# Blue Hat Current Financial Leverage

BHAT | Stock | ## USD 0.88 0.04 4.35% |

Blue Hat's financial leverage is the degree to which the firm utilizes its fixed-income securities and uses equity to finance projects. Companies with high leverage are usually considered to be at financial risk. Blue Hat's financial risk is the risk to Blue Hat stockholders that is caused by an increase in debt. In other words, with a high degree of financial leverage come high-interest payments, which usually reduce Earnings Per Share (EPS).

Continue to the analysis of Blue Hat Fundamentals Over Time. Blue Hat |

### Blue Hat Current Financial Burden

Blue Hat's liquidity is one of the most fundamental aspects of both its future profitability and its ability to meet different types of ongoing financial obligations. Blue Hat's cash, liquid assets, total liabilities, and shareholder equity can be utilized to evaluate how much leverage the company is using to sustain its current operations. For traders, higher-leverage indicators usually imply a higher risk to shareholders. In addition, it helps Blue Hat Stock's retail investors understand whether an upcoming fall or rise in the market will negatively affect Blue Hat's stakeholders.

### Asset vs Debt

### Equity vs Debt

For most companies, including Blue Hat, marketable securities, inventories, and receivables are the most common assets that could be converted to cash. However, for the executing running Blue Hat Interactive the most critical issue when dealing with liquidity needs is whether the current assets are properly aligned with its current liabilities. If not, management will need to obtain alternative financing to ensure that there are always enough cash equivalents on the balance sheet in reserve to pay for obligations.

Given that Blue Hat's debt-to-equity ratio measures a company's obligations relative to the value of its net assets, it is usually used by traders to estimate the extent to which Blue Hat is acquiring new debt as a mechanism of leveraging its assets. A high debt-to-equity ratio is generally associated with increased risk, implying that it has been aggressive in financing its growth with debt. Another way to look at debt-to-equity ratios is to compare the overall debt load of Blue Hat to its assets or equity, showing how much of the company assets belong to shareholders vs. creditors. If shareholders own more assets, Blue Hat is said to be less leveraged. If creditors hold a majority of Blue Hat's assets, the company is said to be highly leveraged.

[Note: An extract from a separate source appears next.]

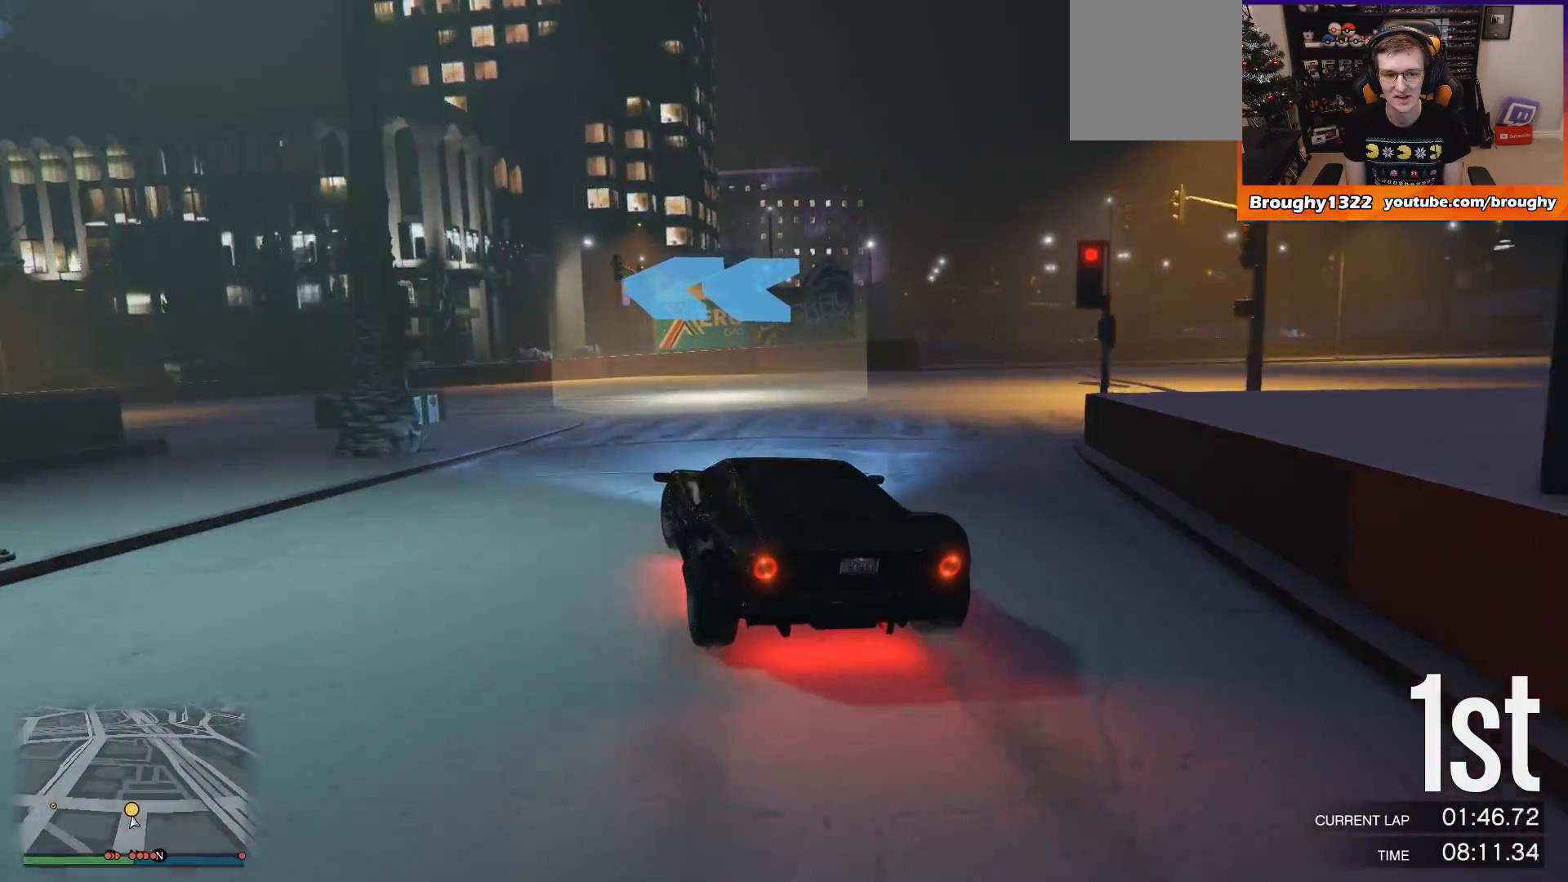
{"buttons": ["R2"], "left_stick": "up-left", "right_stick": "center", "events": [[367, "R2", "down"]]}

Given the importance of Blue Hat's capital structure, the first step in the capital decision process is for the management of Blue Hat to decide how much external capital it will need to raise to operate in a sustainable way. Once the amount of financing is determined, management needs to examine the financial markets to determine the terms in which the company can boost capital. This move is crucial to the process because the market environment may reduce the ability of Blue Hat Interactive to issue bonds at a reasonable cost.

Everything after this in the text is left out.